Aircraft: Cessna 172. Injuries: 1 Fatal. Location: Land O’Lakes, Fla. Aircraft damage: Destroyed.
What reportedly happened: The pilot had recently purchased the airplane and was flying it home.
He checked in with an approach controller about 52 miles north-northwest of the destination airport. At the time, the airplane was flying under visual flight rules at night. The pilot initiated a gradual descent from 7,500 feet MSL.
An air traffic controller noticed the airplane descending below 1,000 feet MSL and radioed the pilot. The pilot did not respond to the controller’s radio calls, and the airplane crashed in pastureland about 17 miles from the destination airport.
Examination of the wreckage revealed that the airplane collided with trees at a very shallow descent angle.
A review of the pilot’s actions during the nine days prior to the accident revealed that he flew a five-day international trip as a crew member for the airline for which he flew as a captain, and then returned to Zurich three days before the accident. About four hours later, he began a trip as a passenger to Colorado.
On the day before the accident, he began the first of three legs of a cross-country flight, with the third leg the accident flight. He was awake for about 18 hours at the time of the accident, with stops only for food and airplane servicing.
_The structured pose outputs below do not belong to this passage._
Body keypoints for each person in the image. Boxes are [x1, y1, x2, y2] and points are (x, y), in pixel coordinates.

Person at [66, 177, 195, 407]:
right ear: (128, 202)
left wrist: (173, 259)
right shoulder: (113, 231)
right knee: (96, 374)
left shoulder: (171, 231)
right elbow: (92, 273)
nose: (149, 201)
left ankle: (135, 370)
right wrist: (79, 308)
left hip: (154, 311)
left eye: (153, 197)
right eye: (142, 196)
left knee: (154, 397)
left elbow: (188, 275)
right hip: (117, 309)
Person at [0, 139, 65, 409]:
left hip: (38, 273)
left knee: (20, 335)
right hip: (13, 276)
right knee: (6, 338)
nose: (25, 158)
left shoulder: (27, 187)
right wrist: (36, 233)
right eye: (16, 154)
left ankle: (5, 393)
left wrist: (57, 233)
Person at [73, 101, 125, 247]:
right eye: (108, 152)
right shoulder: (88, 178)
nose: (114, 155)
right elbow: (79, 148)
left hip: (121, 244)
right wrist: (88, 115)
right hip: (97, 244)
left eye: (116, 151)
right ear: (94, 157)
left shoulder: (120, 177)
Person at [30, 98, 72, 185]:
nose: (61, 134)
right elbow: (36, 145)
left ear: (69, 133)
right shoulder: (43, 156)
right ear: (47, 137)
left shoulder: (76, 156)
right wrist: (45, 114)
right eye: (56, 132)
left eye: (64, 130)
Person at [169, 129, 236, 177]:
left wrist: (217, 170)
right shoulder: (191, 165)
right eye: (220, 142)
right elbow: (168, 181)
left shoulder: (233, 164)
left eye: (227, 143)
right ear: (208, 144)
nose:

Over the nine-day period before the accident, the pilot made three crossings of the Atlantic Ocean (each exceeding six time zones). These multiple and frequent time zone crossings would result in circadian disruption and would have diminished the pilot’s ability to obtain restorative sleep during this period, which, in combination with his extended time awake on the day of the accident, would have caused him to be in a fatigued state.
The circumstances of the accident and his fatigue-inducing schedule in the preceding days indicate that the pilot most likely fell asleep during the initial descent for landing, and the airplane subsequently descended into the trees and terrain.
Probable cause: The pilot’s decision to continue the cross-country flight while fatigued, which resulted in him falling asleep during the initial descent for landing.
NTSB Identification: ERA12FA57
This August 2012 accident report is provided by the National Transportation Safety Board. Published as an educational tool, it is intended to help pilots learn from the misfortunes of others.